Malaysia’s quest to create a regional champion with a large Islamic bank came to an end when a plan for a three-way merger was scrapped. The country’s second-largest lender by assets is now retrenching to boost returns and eyeing strategic acquisitions.
The firms entered into an exclusivity agreement to discuss various deal specifics in July last year, but this was followed by an announcement on January 14 that several months of discussions had come to nothing.
After the collapse, CIMB issued a strategy document at the start of February revealing the company will look at reducing its overall investment banking operating cost by about 30% in 2015 along with reshuffling its divisions and some key personnel.
The company then followed this up with an announcement it would be closing its offices in Sydney and Melbourne – a decision impacting the majority of CIMB’s 103 Australian staff. CIMB bought several investment banking units in Asia-Pacific from Royal Bank of Scotland in 2012.
The strategy document, dubbed T18, explains that CIMB Group expects to achieve certain targets at the end of financial year 2018, including ROE of more than 15%; CET1 of more than 11%; cost-to-income ratio of less than 50%; and for consumer banking to contribute approximately 60% of its income.

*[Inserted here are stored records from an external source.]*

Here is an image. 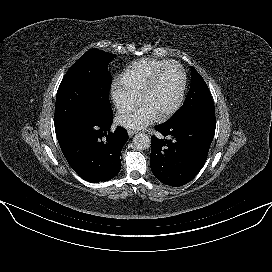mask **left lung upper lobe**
Segmentation results:
<instances>
[{"label":"left lung upper lobe","mask_w":272,"mask_h":272,"mask_svg":"<svg viewBox=\"0 0 272 272\" xmlns=\"http://www.w3.org/2000/svg\"><path fill=\"white\" fill-rule=\"evenodd\" d=\"M191 86L183 106L168 121L178 123L188 117H204L215 115V107L210 91L201 75L191 68Z\"/></svg>","instance_id":"1"}]
</instances>
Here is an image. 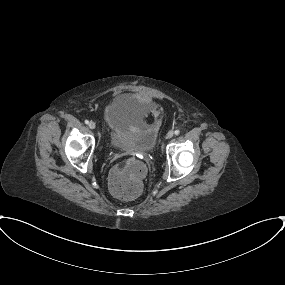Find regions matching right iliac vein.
Instances as JSON below:
<instances>
[{
    "mask_svg": "<svg viewBox=\"0 0 285 285\" xmlns=\"http://www.w3.org/2000/svg\"><path fill=\"white\" fill-rule=\"evenodd\" d=\"M89 128H90V129H95V128H96V124H95L94 121H90V122H89Z\"/></svg>",
    "mask_w": 285,
    "mask_h": 285,
    "instance_id": "right-iliac-vein-1",
    "label": "right iliac vein"
}]
</instances>
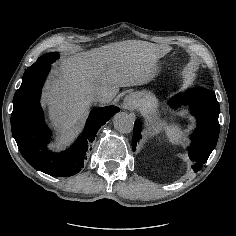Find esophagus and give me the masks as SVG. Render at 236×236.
I'll use <instances>...</instances> for the list:
<instances>
[{"label":"esophagus","mask_w":236,"mask_h":236,"mask_svg":"<svg viewBox=\"0 0 236 236\" xmlns=\"http://www.w3.org/2000/svg\"><path fill=\"white\" fill-rule=\"evenodd\" d=\"M123 108L129 111H134L137 108L136 96L131 93L127 95L123 100Z\"/></svg>","instance_id":"34e87169"}]
</instances>
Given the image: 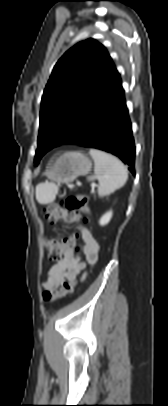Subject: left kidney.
Here are the masks:
<instances>
[{"label":"left kidney","mask_w":168,"mask_h":406,"mask_svg":"<svg viewBox=\"0 0 168 406\" xmlns=\"http://www.w3.org/2000/svg\"><path fill=\"white\" fill-rule=\"evenodd\" d=\"M111 218H112V211H109L101 217V219L99 221L100 225L104 226V225L108 224L109 221L111 220Z\"/></svg>","instance_id":"left-kidney-1"}]
</instances>
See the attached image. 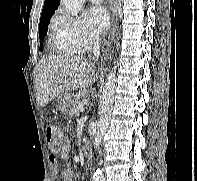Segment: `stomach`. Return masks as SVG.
I'll list each match as a JSON object with an SVG mask.
<instances>
[{"instance_id":"obj_1","label":"stomach","mask_w":197,"mask_h":181,"mask_svg":"<svg viewBox=\"0 0 197 181\" xmlns=\"http://www.w3.org/2000/svg\"><path fill=\"white\" fill-rule=\"evenodd\" d=\"M72 103H73V97L70 93L64 92L59 96L58 99L59 110L62 113H69Z\"/></svg>"}]
</instances>
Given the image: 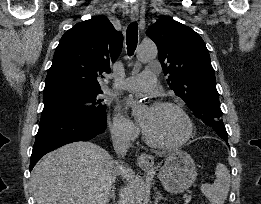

CIMB’s aims are also now understood to involve bringing down headcount and other costs across the group.
However, expansion is also on the agenda, with the company potentially seeking an acquisition or a licence in the Philippines, according to a senior CIMB source. One analyst highlighted Bank of Commerce as a potential target for CIMB in the Philippines as the Malaysian bank has been previously linked with it.
A licence for the Vietnamese market could also be sought, the source says.
The lenders involved in the merger were keen to point to economic conditions and an inability to create value for all stakeholders as two of the reasons for the breakdown of the deal, but the senior CIMB source highlights more specific reasoning for the failure of the merger.
“It meant getting rid of some people and also redeploying some people in the mega Islamic bank,” says the source, stressing that voluntary redundancy was the aim. “Whether we could have pulled off the layoffs in this economy was not certain. We didn’t think the anticipated cost cuts could be met in this environment.”